The second murder victim was a dolphin researcher working in a sanctuary called the Parc Iroise. Dupin listens as a Breton local describes it as “a remarkable maritime park”.  It has one hundred and twenty types of fish living there, both dolphin and seal colonies, and the largest algae field in Europe. It’s designed to be a model for a balance between “human use of the sea – fishing, algae, harvesting, leisure, and tourism” and “a functioning ecology, protection of the sea”, but that model is not one that everybody living in the area supports. Some people value profit above everything else. Dupin understands this, and dry though he can be in his manner, he comprehends the difficulties that people who survive off the sea face.

There were several factors at work causing trouble for the Breton fleet: overfishing, the destruction of the seas by industrial large-scale fishing; the rising temperature and pollution of the oceans – causing serious damage to fish stocks; climate change and the associated quirks in the weather which led to ever-diminishing catch sizes; the brutal, almost lawless international competition; fishing policies that had long been failing, on regional, national, and international levels; fierce arguments, bitter quarrels and conflicts. 

Brittany, we see, is a place in flux, at war with itself in some ways.  And The Killing Tide explores a number of ecological and economic questions, but it does so with skill and restraint, never resorting to the type of lecturing that would seem inorganic to the story.

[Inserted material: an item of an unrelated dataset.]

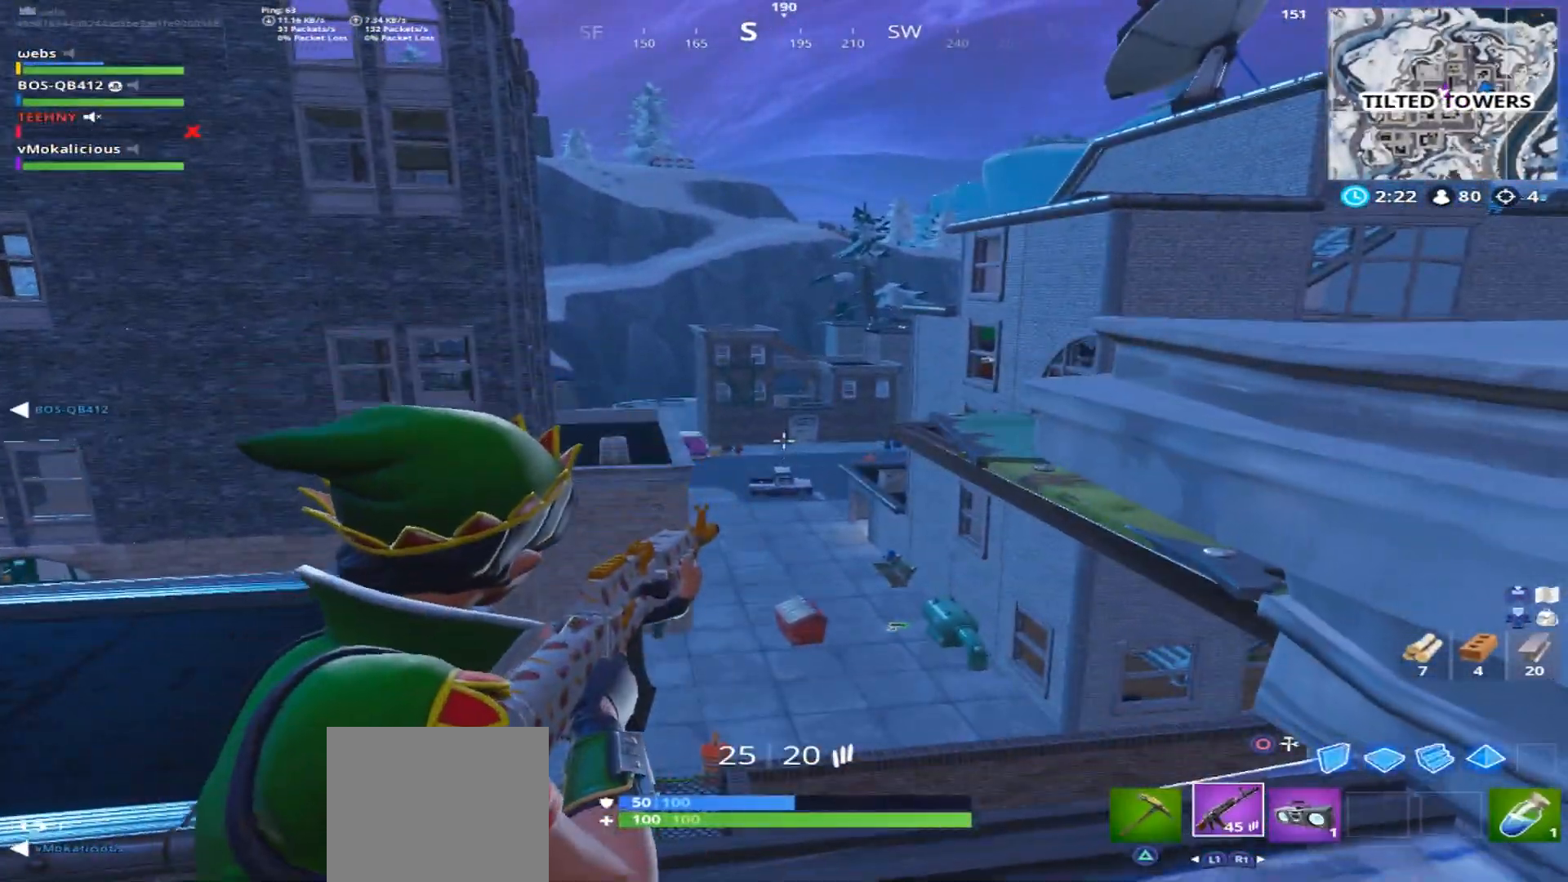
{"buttons": [], "left_stick": "up", "right_stick": "down-left", "events": [[150, "right_stick", "down-left"], [183, "left_stick", "down-left"], [217, "L2", "up"], [317, "left_stick", "left"], [350, "CROSS", "down"], [483, "CROSS", "up"], [500, "left_stick", "up"]]}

Less stellar is the novel’s pacing. Bannalec does take his time. A pure linear procedural, the novel occurs over two days, and the author spares us virtually nothing that Dupin does over the course of those two days. His every movement, sensation, doubt, assumption, counter-assumption, and imagining is recorded. I found myself reading for extended periods in an odd state somewhere between peak interest and tedium, and perhaps that’s the effect the author is trying to achieve. Maybe this feeling reflects what Dupin feels slogging around on his case. Yet I couldn’t help but think that Bannalec could learn a thing or two about what to leave out, and I kept going back in my mind to George Simenon books I’ve read, and the Martin Beck novels of Wahloo and Sjowall, masters at describing investigative detail while using the art of ellipsis.

Bannalec is effective in how he evokes Brittany, letting you taste its sea-salt air, smell the ocean, and see the myriad colors the coastal light creates. But even here, he could benefit from using the principle that less is more. Not once, but twice, does he inform us that the ancient Romans, coming from the calm of the Mediterranean and its interior sea, referred to Brittany and its exterior sea, the Atlantic, as “the end of the world”.  The “craggy landscape”, “wild beaches”, “deep bright green”, “tossing, whipping winds”, “wide-open Atlantic”, the “sapphire blue, turquoise blue, pale blue, azure blue” – Brittany has an elemental beauty that can be overwhelming, but as description piled on description, I found myself skimming some paragraphs and hoping that the plot would pick up.

Overall, The Killing Tide is a readable mystery set in a fascinating place that the author brings to life, but for the next book in the series, let’s hope that Bannalec tightens things up a bit.